Supplied material:
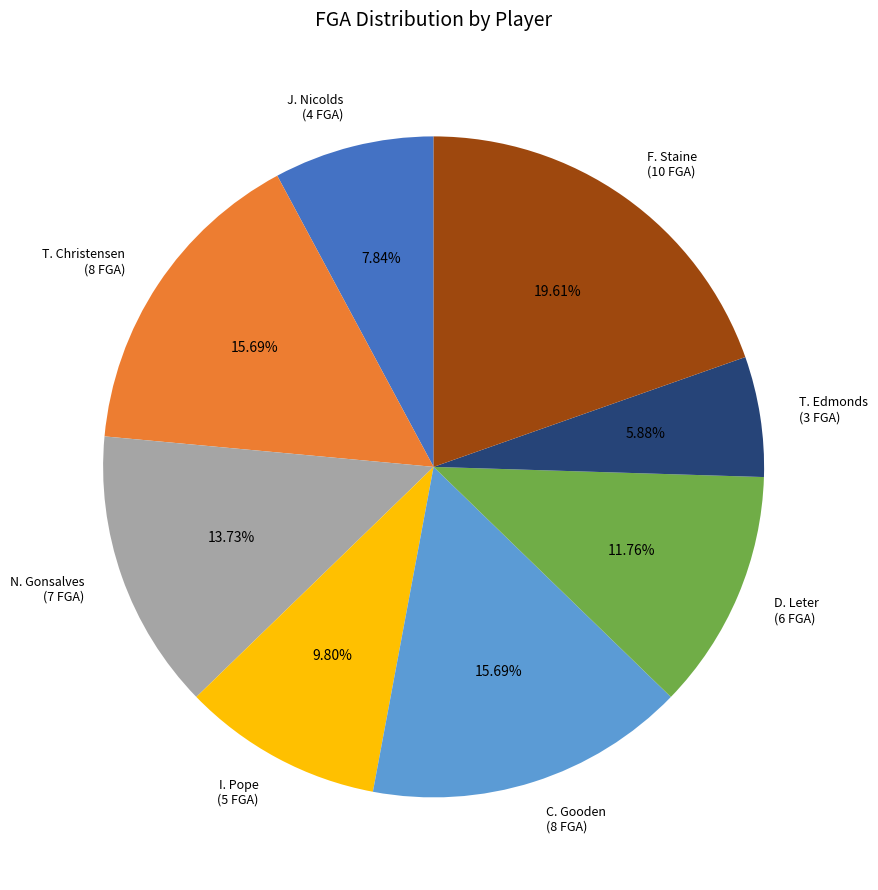

To the nearest percent, what percentage of the pie is T. Christensen?

16%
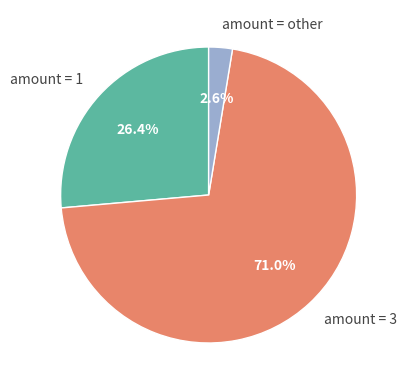

What is the largest slice in the pie chart?

amount = 3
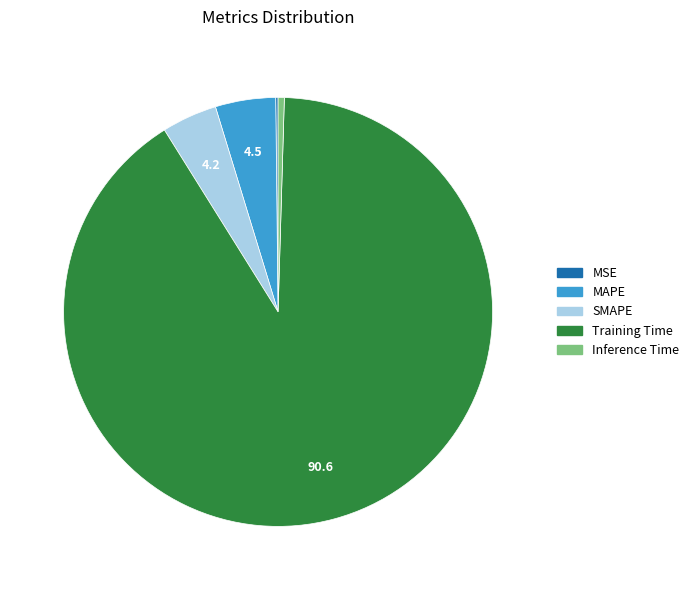

Between SMAPE and Training Time, which is larger?

Training Time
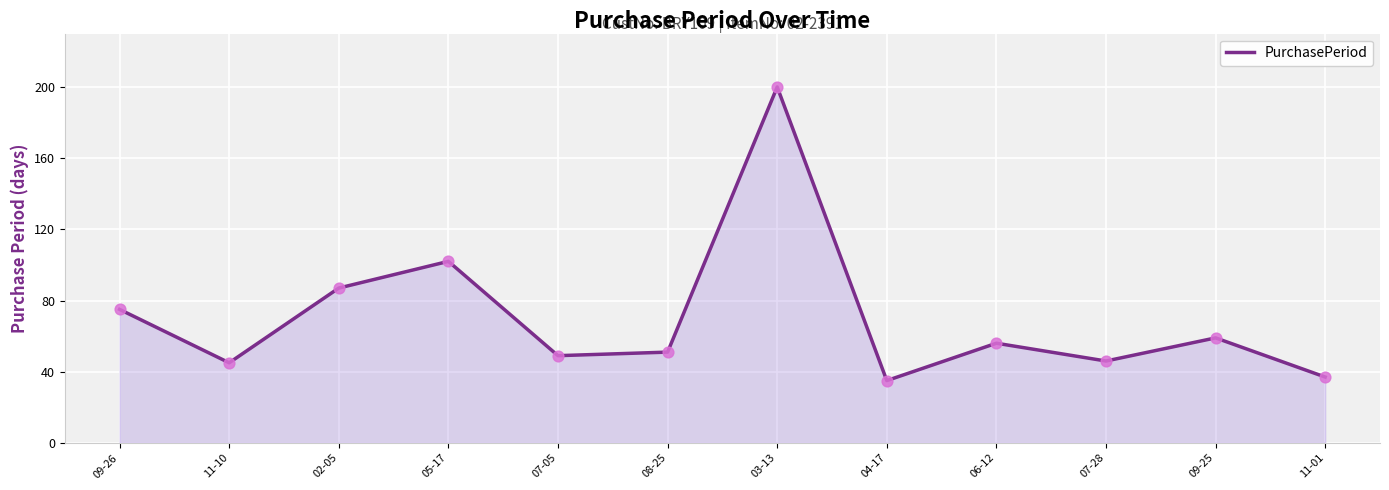

Approximately how many times larger is the value at 09-26 compared to 08-25?

1.5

Exercise directions: Retype every row above exactly, leaving the pictures out.

The answer:
To the nearest percent, what percentage of the pie is T. Christensen?

16%

What is the largest slice in the pie chart?

amount = 3

Between SMAPE and Training Time, which is larger?

Training Time

Approximately how many times larger is the value at 09-26 compared to 08-25?

1.5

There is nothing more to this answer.